▶ _What you are asked to do_
In the documentation on neural scoring models, what kind of representation do sparse models such as SPLADE produce?

▶ _Excerpted text_
++++++++++

Neural models

XPMIR provides implementations of the main neural IR scoring architectures. Each architecture computes relevance scores differently:

• Dual models encode queries and documents independently, enabling pre-computation of document representations for fast retrieval.

• Dense models (DotDense, CosineDense) are dual models that produce a single vector per input and score via dot product or cosine similarity.

• Late-interaction models (ColBERT) keep per-token representations and compute fine-grained token-level interactions at scoring time.

• Sparse models (SPLADE) produce sparse bag-of-words representations with learned term weights.

• Cross-encoders jointly encode the query-document pair for maximum accuracy, at the cost of not being able to pre-compute representations.

Dual models

Dual models compute a separate representation for documents and queries, which allows pre-computing document representations and scoring efficiently over large collections.

XPM Configxpmir.neural.DualRepresentationScorer(*, doc, bibtex)

Bases: AbstractModuleScorer, Generic[QueriesRep, DocsRep]

Neural scorer based on (at least a partially) independent representation of the document and the question.

++++++++++

Recorded data
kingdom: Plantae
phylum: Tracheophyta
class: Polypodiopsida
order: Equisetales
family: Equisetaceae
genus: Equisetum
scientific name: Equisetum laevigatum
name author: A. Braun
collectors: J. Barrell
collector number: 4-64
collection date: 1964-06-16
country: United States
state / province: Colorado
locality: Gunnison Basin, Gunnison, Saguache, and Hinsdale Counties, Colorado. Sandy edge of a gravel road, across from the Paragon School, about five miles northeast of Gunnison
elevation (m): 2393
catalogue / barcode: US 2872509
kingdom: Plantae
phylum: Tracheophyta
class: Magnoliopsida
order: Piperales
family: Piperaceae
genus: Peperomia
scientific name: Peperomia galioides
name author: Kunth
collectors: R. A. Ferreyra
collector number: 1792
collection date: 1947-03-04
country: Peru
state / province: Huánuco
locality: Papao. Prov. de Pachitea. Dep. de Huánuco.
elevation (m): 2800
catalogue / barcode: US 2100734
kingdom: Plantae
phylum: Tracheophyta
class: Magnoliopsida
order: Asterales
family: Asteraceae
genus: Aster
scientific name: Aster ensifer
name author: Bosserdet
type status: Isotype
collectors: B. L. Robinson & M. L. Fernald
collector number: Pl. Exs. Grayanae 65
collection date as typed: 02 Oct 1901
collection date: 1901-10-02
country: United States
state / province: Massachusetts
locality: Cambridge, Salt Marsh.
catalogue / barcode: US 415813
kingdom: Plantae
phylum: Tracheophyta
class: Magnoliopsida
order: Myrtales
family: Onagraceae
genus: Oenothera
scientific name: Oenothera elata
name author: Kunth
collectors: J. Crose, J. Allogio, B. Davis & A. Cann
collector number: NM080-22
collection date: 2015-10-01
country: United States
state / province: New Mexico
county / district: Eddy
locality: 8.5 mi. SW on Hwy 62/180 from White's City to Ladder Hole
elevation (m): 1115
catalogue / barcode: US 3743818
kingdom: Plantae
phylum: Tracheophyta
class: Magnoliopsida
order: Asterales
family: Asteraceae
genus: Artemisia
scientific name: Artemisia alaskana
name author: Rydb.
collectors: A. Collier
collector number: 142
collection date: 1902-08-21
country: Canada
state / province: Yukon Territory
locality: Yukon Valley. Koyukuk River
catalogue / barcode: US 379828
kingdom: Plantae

++++++++++

▶ _Final result_
Sparse bag-of-words representations with learned term weights.